Monday, September 1, 2008

Shoney's founder dies of brain tumor

Raymond L. Danner Sr., who founded and grew restaurant chains such as Shoney's and Captain D's — among other businesses — by making customer service his key focus, died Saturday at his Nashville home of a brain tumor. He was 83.

His was a true rags-to-riches story.


Raised in a poor family in Louisville, Ky., during the Great Depression, Mr. Danner began working as a paperboy at age 10. He went on to operate businesses including a grocery store, a bowling alley and a drive-in theater before going into the restaurant business, where he made his mark.
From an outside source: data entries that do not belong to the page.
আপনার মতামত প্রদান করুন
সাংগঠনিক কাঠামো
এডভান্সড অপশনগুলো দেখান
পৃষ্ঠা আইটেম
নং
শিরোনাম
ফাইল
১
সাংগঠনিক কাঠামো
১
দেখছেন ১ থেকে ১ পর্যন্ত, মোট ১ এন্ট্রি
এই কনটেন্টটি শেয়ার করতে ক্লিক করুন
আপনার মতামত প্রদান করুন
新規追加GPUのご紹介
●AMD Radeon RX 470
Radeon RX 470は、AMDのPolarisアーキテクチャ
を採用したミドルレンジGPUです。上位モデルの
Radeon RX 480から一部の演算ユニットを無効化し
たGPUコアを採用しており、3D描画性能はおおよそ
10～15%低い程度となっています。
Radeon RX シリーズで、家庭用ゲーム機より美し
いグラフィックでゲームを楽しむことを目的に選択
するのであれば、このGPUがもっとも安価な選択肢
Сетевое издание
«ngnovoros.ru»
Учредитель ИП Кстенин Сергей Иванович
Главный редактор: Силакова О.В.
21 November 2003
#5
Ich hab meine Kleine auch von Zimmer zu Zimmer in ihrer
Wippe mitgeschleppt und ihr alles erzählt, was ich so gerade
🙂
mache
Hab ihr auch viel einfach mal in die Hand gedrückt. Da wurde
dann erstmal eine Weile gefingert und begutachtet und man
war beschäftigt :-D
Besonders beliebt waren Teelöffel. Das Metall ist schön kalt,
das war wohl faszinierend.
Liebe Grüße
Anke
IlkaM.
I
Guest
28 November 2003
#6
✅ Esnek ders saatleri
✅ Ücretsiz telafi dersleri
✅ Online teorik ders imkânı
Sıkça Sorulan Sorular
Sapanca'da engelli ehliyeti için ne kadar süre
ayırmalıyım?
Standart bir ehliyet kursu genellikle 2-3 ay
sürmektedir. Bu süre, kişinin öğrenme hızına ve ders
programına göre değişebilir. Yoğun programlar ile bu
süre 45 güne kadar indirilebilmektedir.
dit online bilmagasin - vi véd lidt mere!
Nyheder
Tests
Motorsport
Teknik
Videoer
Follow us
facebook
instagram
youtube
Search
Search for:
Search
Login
He also helped to start businesses in industries ranging from auto dealerships and golf courses to manufacturing and management of investments. Along the way, Mr. Danner lifted colleagues to entrepreneurial and financial success.

"It's the classic Horatio Alger story," said Francis Guess, executive vice president with The Danner Co., which Mr. Danner started after retiring as Shoney's chairman. "He said to me one day, he didn't run toward being successful and wealthy. He ran away from being poor."

Starting in 1959 as a franchisee with one store at Madison Square Shopping Center, Mr. Danner merged his Danner Foods Inc. with the company Alex Schoenbaum started as Big Boy Inc. to create Shoney's Inc.

Shoney's grew into one of the nation's largest restaurant chains but then withered because of competition from other large casual-dining chains and changing leadership after Mr. Danner left in 1989.

Hands-on manager

At Shoney's, Mr. Danner was known as a hands-on manager and for a philosophy of looking at a business through the eyes of customers.

He would visit stores unannounced and was known to demonstrate the right way to mop the floor if he felt that it wasn't being done right.

Early in Mr. Danner's career, legend has it that on one Thanksgiving Day as one of his restaurants ran low on turkeys, he got the bird from his family's dinner table and served it to Shoney's customers.

There's also the story of Mr. Danner, co-owner of Hermitage Golf Course, fetching water when he found out one day in 1989 from fans who had arrived for the LPGA Sara Lee Classic tournament that there was no water for them.

"He capitalized the 'H' in hospitality," Guess said, citing as example a routine experience: "I couldn't go out with the man — even at other people's restaurants, he would want to stop and pick up the trash."

Outside business, Mr. Danner's other loves were golf and music.

Bobby Garrison, his best friend and a fellow golfer, played in a band with Mr. Danner. "He said: 'I couldn't make enough money playing that saxophone, so I had to try something else,' and so he went into the restaurant business," recalled Garrison, who played the trumpet.

Garrison said Mr. Danner's legacy included helping others who were willing to work hard become millionaires. "He taught so many people how to do things that they would never have been able to do."

Golfer, philanthropist

Mike Eller, president and co-owner of Hermitage Golf Course, credits Mr. Danner, whom he met while offering golf lessons at another course, for making him a better businessman.

"He always liked the idea of owning a golf course," Eller said. "It was probably his only hobby outside of working seven days a week."

Besides Shoney's, Mr. Danner also helped to start businesses such as the Captain D's seafood chain, which once was part of Shoney's; car dealership Neill-Sandler and investment firm Lee, Danner & Bass.

Through The Danner Co., he continued to own restaurants, including some Nashville-area locations of Davy Crockett's Roadhouse and fast-food chain Wendy's. "Those investments will be going through a period of transition depending on what the family wants to do," Guess said.

Mr. Danner was also known for his philanthropy, including charitable giving through the Danner Foundation. He was a founding donor of the Vanderbilt Owen Graduate School of Management, honorary chairman of the Sara Lee Classic and member of the boards of trust for Middle Tennessee State University and Franklin Road Academy.

Survivors include his wife, Judith Boyer Danner; two daughters, Donna Danner Wilson and Gail Danner Greil; and two sons, Roger A. Danner and Raymond Louis Danner Jr.; and five grandsons.

Visitation with the family will be 4-7 p.m. Tuesday at 815 N. Curtiswood Lane in Nashville. Graveside services will be held at 2 p.m. Wednesday at the Danner family cemetery at Parkland Farm, 3071 U.S. 31 in Spring Hill.

In lieu of flowers, the Danner family requests that contributions be made to the Nashville State Community College Foundation.